Mindfulness After Quarter Life Crisis

Quarter Life Crisis itu apa sih? Bagaimana dengan mindfulness, apakah sudah pernah dengar juga?

Quarter-life crisis adalah suatu periode ketidakpastian dan pencarian jati diri yang dialami individu pada saat mencapai usia pertengahan 20 hingga awal 30 tahun. Biasanya saat kita sedang berada di fase quarter life crisis, kita jadi merasa serba kalah, serba salah. Jadi merasa berada dalam perlombaan dan kita kalah dalam perlombaan tersebut. Merasa terkurung dan tidak punya pilihan lain. Akhirnya kita merasa bimbang dengan rencana jangka panjang, sebab kekurangan dan kelebihan kita sedang terlihat sangat jelas.

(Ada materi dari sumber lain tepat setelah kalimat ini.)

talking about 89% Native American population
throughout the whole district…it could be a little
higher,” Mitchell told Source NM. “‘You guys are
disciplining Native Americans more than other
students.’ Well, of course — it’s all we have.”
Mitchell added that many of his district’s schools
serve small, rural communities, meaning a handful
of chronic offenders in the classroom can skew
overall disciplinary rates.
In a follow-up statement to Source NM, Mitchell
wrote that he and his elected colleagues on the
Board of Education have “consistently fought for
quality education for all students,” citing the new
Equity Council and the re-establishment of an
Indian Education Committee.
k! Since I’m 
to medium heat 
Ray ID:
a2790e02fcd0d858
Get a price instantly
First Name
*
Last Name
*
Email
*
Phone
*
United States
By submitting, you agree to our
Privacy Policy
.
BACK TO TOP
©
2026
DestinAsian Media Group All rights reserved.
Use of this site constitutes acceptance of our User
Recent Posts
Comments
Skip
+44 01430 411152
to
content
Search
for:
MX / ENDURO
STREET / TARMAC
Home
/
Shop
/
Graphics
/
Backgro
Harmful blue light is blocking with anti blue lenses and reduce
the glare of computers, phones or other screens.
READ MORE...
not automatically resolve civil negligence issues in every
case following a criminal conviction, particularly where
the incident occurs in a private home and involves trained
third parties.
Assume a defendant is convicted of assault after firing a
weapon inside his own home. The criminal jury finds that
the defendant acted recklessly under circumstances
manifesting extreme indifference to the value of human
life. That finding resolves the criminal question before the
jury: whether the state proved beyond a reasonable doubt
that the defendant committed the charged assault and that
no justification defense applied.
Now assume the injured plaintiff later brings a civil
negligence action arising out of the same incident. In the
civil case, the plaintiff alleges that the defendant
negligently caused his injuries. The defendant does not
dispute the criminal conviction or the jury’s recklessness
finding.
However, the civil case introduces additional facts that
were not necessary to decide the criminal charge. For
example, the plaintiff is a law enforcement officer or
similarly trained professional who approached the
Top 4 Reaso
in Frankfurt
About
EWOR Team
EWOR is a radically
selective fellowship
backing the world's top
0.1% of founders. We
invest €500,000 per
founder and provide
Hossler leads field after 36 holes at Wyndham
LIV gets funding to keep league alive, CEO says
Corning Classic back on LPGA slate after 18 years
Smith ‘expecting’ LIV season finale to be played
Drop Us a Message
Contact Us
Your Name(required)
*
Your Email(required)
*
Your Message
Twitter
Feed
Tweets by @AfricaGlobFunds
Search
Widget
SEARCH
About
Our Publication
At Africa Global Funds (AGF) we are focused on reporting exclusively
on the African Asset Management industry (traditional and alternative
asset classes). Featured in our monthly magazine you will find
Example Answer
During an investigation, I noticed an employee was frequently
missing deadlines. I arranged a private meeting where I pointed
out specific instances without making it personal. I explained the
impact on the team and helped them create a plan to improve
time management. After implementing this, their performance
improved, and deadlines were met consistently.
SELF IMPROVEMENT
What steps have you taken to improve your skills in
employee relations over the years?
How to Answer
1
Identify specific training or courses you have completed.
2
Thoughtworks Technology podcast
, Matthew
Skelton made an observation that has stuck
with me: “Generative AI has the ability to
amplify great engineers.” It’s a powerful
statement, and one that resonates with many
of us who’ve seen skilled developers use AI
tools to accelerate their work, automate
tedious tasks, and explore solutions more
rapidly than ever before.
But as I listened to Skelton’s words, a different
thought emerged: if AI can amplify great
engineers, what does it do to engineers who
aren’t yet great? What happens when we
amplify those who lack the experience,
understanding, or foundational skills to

Tiga tahun belakangan aku mulai resah dengan pilihan hidup yang aku jalankan. Mau mendalami takut salah, tapi kalau berganti pilihan khawatir ternyata memang pilihan ini yang benar. Akhirnya menggantung, soalnya serba takut. Rasanya nggak enak banget, sampai akhirnya aku memutuskan untuk pergi ke psikolog.

Setelah pergi ke psikolog, aku mendapatkan action plan yang sangat membantu. Tapi karena baru datang satu kali, selama beberapa waktu selanjutnya aku masih bertanya-tanya; kemarin itu kenapa ya?

Saat sedang iseng scroll social media, secara nggak sengaja aku baca tentang Quarter Life Crisis. Awalnya masih biasa aja. Tapi menjelang ulang tahun ke-26, waktu lagi iseng lihat checklist sebelum usia 30, tiba-tiba aja aku jadi inget si Quarter Life Crisis yang sering banget dibicarain orang-orang. Setelah itu, aku baru kepikiran ‘Oh… yang kemarin itu ternyata namanya quarter life crisis, toh’.

Lucunya, setelah merasa melewati fase tersebut, aku malah semakin tertarik dengan si quarter life crisis ini. Sampai akhirnya, saat lagi cari buku untuk sharing session di kantor, aku malah menemukan buku mengenai quarter life crisis. Ini dia bukunya: Almost Adulting.

Awalnya ragu, perlu ambil bukunya atau enggak, soalnya aku sendiri udah merasa melewati fase tersebut. Setelah pertimbangan panjang, akhirnya aku ambil bukunya dan sekarang aku nggak menyesal. Mungkin karena udah melewati fase tersebut, aku memang nggak merasa tercerahkan. Tapi aku merasa relate banget dan segala yang aku rasakan kemarin rasanya jadi valid. Menyenangkan sekali, waktu tahu kalau yang merasa kegundahan nggak jelas seperti kemarin itu bukan hanya aku sendiri.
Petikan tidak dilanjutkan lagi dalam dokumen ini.